**What to do**
1. In the passage on panel interviews, how many success stories is called plenty if you can't tell all ten?
2. Pick up the passage on panel interviews after its last line and keep writing.

**Given passage**
You may actually find it much easier than you expected to tell your success stories, because people will ask you a lot more questions than they would in any other setting, including group interviews. However, don't get nervous if you can't get all ten stories out—five or six is plenty. So, before you start freewheeling and talking off the top of your head, remember your strategy:
- Don't wait to work in your success stories if you see possible segues. It is just as important to illustrate your good qualities by way of success stories in a group as it is during a one-on-one interview. Remember to answer each question directly, if necessary, and then launch a story.
- If the panel asks you questions for which you have no prepared story, you will have to think on your feet. Pause, collect your thoughts, and improvise. Keep these answers short, and save your time for the success stories that you've prepared.
- Try to give the panelists equal time. Providing thorough answers to each question ensures that you've given respectful, thoughtful answers to each member.
If you tell your stories in a compelling way, your audience will want to hear more. If you've ever made a speech, delivered a paper, or made a presentation in class, you know the drill: People ask questions afterward. If your topic has been particularly stimulating, they get excited and start asking questions simultaneously, without waiting for each other. In this situation, you may feel relaxed because you know your subject and feel in control of it. You should feel the same way about a panel interview because the subject matter is you. Prepare to talk about yourself as you would any other subject of a speech or presentation.
Before the interview, go over the ten stories that describe your best qualities over and over again. Think of ways to weave them into the kinds of questions that might be asked of you. Following are some sample questions that do not specifically ask for stories. Pay attention to the answers, noting the way the speaker used the questions to segue into his stories.
What are your greatest strengths?
I am levelheaded, efficient, and I'm very persistent. I think my greatest strength, however, is creative problem solving. I'm good at looking at problems and thinking of ways to fix them. For instance, I spent one summer working at a doctor's office. The administrative assistants did all the billing by hand—it was an arduous process.
I knew there had to be a better way, so I did some research on computerized billing programs. I found one company that would come to the office and spend half a day training the employees, without charging any more than the other services. I also volunteered to learn all the intricacies of the program myself, so that I could assist anyone who had trouble using the system. Within a couple of weeks, things were running smoothly—and all of the assistants had extra time to devote to other tasks.
How do you usually handle conflicts?

**Supplied entries**

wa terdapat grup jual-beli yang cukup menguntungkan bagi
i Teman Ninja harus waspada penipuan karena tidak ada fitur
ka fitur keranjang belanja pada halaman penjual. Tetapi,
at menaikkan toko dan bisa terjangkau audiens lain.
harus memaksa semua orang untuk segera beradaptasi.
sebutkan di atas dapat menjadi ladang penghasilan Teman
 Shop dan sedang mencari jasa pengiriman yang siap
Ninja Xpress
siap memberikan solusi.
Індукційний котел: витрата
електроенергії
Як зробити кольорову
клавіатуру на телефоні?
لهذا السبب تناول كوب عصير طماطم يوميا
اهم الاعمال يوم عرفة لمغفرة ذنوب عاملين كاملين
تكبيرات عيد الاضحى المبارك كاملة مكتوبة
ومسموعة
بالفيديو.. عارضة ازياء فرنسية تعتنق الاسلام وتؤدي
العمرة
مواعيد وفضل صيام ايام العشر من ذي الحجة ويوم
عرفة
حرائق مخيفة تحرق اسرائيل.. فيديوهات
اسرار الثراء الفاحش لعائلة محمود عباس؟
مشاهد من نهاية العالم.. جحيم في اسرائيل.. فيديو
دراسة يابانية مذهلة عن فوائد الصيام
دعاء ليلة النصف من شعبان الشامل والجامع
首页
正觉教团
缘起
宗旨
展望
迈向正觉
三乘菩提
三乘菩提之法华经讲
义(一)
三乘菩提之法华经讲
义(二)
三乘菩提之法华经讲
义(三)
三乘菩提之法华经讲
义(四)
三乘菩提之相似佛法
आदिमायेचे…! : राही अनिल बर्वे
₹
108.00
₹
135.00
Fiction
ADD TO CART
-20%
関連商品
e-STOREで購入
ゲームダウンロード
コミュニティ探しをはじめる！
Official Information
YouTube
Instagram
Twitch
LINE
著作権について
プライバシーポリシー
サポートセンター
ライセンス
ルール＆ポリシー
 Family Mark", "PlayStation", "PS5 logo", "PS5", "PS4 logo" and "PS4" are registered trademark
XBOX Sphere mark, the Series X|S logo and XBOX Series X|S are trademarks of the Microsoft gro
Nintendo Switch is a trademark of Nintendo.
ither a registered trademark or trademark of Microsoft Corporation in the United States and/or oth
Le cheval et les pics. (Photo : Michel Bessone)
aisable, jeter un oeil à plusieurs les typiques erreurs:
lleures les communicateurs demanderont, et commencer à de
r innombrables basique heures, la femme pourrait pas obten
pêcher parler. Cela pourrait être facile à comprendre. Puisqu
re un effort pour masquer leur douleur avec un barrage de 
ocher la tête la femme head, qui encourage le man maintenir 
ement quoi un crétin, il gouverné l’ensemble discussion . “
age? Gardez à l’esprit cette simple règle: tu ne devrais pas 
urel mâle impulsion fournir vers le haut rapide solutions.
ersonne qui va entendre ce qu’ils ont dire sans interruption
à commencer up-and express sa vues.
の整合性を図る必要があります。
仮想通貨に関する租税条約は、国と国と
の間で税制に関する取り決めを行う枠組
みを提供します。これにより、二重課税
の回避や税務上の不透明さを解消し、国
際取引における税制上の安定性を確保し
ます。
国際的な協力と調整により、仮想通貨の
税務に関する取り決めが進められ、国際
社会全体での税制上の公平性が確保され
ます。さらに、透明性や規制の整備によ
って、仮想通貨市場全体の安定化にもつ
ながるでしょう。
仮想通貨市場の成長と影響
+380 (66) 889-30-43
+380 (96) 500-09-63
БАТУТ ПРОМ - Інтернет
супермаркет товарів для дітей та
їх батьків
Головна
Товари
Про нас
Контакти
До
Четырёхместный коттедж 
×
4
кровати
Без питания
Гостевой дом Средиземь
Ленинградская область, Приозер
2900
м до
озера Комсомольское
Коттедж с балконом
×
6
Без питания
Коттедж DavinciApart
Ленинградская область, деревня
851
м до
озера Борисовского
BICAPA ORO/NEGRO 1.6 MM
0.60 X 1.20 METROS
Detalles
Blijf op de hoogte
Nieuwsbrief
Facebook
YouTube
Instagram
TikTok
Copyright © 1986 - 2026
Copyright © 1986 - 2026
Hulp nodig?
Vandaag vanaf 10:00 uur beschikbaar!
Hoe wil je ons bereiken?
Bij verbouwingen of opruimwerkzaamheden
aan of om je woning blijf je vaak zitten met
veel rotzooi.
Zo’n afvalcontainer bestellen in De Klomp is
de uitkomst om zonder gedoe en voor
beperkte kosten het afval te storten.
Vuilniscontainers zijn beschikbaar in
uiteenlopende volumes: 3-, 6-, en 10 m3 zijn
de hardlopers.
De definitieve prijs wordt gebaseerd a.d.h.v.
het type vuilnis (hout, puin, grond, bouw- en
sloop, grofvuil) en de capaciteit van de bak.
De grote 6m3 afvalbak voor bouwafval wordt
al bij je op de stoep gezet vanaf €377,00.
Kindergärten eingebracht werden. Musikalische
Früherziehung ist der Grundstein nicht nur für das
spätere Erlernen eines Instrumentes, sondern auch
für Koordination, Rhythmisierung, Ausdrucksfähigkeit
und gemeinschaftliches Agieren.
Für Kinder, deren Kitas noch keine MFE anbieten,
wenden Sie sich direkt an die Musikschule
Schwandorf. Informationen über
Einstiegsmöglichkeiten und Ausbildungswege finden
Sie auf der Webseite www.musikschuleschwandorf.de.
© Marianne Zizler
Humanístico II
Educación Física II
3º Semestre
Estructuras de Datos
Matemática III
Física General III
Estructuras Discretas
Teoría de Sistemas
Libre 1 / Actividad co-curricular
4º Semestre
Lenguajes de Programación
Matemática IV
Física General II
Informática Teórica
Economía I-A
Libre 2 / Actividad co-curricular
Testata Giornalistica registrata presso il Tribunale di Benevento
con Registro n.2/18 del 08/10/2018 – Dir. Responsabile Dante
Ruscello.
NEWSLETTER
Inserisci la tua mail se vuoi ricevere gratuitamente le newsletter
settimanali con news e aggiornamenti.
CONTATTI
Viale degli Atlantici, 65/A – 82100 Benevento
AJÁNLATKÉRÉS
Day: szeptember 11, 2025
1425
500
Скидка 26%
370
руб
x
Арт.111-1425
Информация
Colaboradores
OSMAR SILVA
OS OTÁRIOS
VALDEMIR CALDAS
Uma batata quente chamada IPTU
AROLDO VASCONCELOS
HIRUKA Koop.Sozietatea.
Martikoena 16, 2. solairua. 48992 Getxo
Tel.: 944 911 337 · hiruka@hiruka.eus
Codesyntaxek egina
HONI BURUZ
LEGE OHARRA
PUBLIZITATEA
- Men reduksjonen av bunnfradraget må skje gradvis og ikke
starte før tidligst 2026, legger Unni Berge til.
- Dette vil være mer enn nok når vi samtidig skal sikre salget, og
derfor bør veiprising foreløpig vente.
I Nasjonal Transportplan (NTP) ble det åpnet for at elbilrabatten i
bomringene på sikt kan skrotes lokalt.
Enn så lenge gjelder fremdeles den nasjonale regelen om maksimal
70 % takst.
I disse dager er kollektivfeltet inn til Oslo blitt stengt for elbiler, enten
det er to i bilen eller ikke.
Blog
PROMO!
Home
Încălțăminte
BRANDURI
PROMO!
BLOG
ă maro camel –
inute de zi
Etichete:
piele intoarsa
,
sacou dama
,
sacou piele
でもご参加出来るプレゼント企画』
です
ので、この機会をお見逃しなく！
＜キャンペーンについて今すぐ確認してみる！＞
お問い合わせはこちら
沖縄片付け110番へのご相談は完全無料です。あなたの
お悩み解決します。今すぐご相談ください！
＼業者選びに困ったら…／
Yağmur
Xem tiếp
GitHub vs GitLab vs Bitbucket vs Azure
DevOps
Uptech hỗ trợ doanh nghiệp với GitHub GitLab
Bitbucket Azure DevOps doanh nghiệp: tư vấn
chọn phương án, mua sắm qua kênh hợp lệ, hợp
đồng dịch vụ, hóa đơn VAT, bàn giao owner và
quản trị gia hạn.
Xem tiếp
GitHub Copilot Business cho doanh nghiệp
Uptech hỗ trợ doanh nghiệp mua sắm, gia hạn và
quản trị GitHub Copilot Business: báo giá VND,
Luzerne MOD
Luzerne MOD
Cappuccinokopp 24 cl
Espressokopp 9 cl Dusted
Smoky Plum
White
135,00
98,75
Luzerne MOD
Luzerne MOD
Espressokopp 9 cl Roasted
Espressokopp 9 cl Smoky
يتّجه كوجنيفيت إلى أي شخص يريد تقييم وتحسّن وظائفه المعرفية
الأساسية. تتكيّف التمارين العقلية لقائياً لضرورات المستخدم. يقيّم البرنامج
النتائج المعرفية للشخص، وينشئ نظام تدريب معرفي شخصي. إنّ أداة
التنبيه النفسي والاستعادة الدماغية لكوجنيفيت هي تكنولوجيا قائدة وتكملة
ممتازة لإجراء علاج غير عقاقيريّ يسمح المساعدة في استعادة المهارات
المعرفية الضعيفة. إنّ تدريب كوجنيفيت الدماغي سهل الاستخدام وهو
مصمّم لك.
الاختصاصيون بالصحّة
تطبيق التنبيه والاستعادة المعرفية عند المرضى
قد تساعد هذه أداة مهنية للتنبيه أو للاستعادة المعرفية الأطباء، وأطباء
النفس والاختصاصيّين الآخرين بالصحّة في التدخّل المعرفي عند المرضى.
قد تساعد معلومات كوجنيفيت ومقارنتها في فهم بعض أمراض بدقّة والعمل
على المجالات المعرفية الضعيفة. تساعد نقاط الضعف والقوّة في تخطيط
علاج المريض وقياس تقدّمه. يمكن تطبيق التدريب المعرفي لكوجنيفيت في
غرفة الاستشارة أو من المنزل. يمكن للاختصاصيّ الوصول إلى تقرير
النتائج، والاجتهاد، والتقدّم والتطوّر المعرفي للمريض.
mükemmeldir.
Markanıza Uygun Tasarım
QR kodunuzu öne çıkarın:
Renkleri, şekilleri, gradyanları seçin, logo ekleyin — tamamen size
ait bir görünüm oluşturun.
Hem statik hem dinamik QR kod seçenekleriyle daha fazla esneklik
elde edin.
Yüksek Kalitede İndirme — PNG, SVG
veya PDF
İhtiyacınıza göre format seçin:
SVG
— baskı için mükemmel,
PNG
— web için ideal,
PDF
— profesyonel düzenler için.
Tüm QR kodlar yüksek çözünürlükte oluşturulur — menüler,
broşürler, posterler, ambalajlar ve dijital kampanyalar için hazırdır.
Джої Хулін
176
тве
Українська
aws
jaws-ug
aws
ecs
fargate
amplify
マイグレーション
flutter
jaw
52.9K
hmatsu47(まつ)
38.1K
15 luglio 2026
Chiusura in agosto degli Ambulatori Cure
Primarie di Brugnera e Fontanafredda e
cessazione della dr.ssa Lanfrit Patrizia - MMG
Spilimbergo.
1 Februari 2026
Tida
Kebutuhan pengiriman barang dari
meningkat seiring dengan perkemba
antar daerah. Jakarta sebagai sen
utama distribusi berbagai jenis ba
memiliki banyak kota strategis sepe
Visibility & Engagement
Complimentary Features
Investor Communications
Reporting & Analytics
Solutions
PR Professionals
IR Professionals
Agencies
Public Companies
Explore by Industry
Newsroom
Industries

**Answers below**
1. Five or six.

2.
I try to keep cool when dealing with a difficult situation. I think it's important to solve problems by reasoning, rather than letting personal issues get in the way. I often had to deal with conflicts when I was editor of my high school yearbook. I had a very large staff, and there were often huge disagreements over what photos to print, how to lay out the pages, how to spend our budget, and so on. In addition, there were many clashing personalities—some of the staff members had trouble getting along with others. During one meeting, the arguing got so bad that we simply couldn't get anything done.
Instead of losing my temper, I decided that we had to implement a better system of running meetings and making decisions: a set agenda. Everyone received a copy of the agenda, so there was no confusion about what would be discussed; I always factored in time for people to bring up other issues, but the agenda gave the meetings structure. We also voted on all decisions, and a decision could only pass if three-fourths of the staff agreed to it. Meetings ran much more smoothly after that, and there were fewer arguments.
There is a third mistake that panel interviewees sometimes make: They assume that they have to get everything right, but have no idea what that means. Relax. This is not a true/false quiz. The panel will evaluate all of your answers, your communication style, your poise, and many other factors. There is no right answer that will get you the job. As with all types of interviews, prepare yourself by doing your homework on the company and get a good night's sleep. Exhibit 6–1 is a checklist of suggestions to help you before and during a panel interview.
If a panel interview is either on the same day or within a day or two of a one-on-one interview with your potential boss, write him or her a thank-you note, and be sure to write individual notes to everyone on the panel. It is also a courtesy to thank your potential employer for arranging the panel interview. Remember to point out anything that came up in the panel interview that was of special interest to you or that relates to your particular fitness for the job.
If you really want to move on to the next step, you must take the initiative; you don't want to leave your future in someone else's hands
Some campus interviews occur at career fairs, which gives them an entirely different feel than traditional job interviews. For one thing, you have less time to present yourself in the best light. In fact, you don't usually have more than three minutes to deliver your sound bite at an employer's booth or table. Some companies conduct mini-interviews in an auditorium or hall filled with hundreds of other students who are trying to obtain the same job. Under these circumstances, what you have to do is get your resume into the hands of the right person, and make sure that he or she remembers you during the screening process.
Making an Impression
If you have only three minutes in which to sell yourself—and that's exactly how long most campus interviews really last—it is extremely helpful to research the company first and rehearse what you want to say. (Please refer to Chapter 3 for more information on researching a company. ) You will greatly boost your chances of being taken seriously if you can say that you are interested in the company for specific reasons and that your background is a good fit for the job because of specific reasons.
In any case, you won't have time for even one good success story, so you have no choice but to focus on facts. Be prepared to know what they are and make as compelling a case as you can for yourself. Don't be shy. Campus recruiters expect a hard sell because of time limitations and the sheer number of students who want to be interviewed. Once you get a date for a second interview, you can work on presenting yourself at length—and with a little more polish.
Your college or university may also participate in on-campus recruiting. This means that you can arrange interviews with certain firms through your college career center. The interviews will take place on campus.
The companies that participate in on-campus recruiting tend to be large firms that hire many new employees straight out of college. The types of companies that recruit vary depending upon which college you attend.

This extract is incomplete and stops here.